Alan Milburn has warned that the proportion of young people not in education, employment, or training (Neet) could rise to one in six within five years, as he cautioned that detachment from the labour market is becoming permanent for many.
Milburn's Warning on Youth Detachment
Speaking about the issue, Milburn said he believed every young person has something to offer. When Pat McFadden first asked him to undertake this work, he came with the view that every young person has scale and aptitude of potential. Every one of them should have an opportunity to learn or to earn. He noted that youth unemployment has been a persistent problem for a long time.
The Neet Crisis
Milburn highlighted that the Neet rate in the UK has barely been below 10% in 25 years. He stated: "It’s one thing to be ignorant about a problem. It’s quite another to be neglectful. And I’m sad to say that for far too long in our country, the Neet crisis has been swept under the carpet. Not any longer." This review exists because Britain faces a genuine generational faultline. However, the problem was getting worse, he said.

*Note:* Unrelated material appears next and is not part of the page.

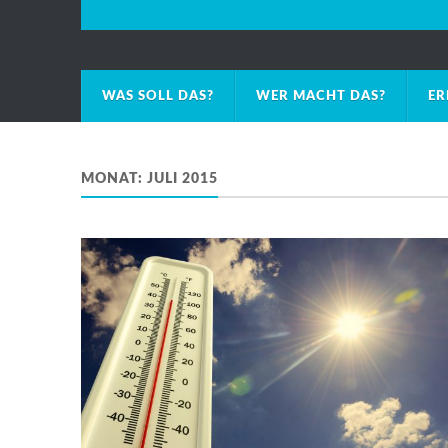
WAS SOLL DAS?
WER MACHT DAS?
ER
MONAT:
JULI 2015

Milburn emphasized: "We do not just have a chronic problem, it is getting worse, not getting better. And we have neither a system nor a plan to deal with it." He explained that a decade or more ago, the problem was temporary youth unemployment. While youth unemployment today is still far too high, it is now something deeper and far more corrosive: youth detachment from the labour market.
Key Statistics
- Nearly six in 10 young people who are Neet today are economically inactive, meaning they are not looking for a job.
- Six in 10 have never had a job, compared to four in 10 twenty years ago.
- If the current trajectory continues, the Neet rate will climb from one in eight to one in six within five years.
Milburn concluded: "Detachment is no longer temporary for too many young people, it is becoming permanent. We are at risk of a lost generation."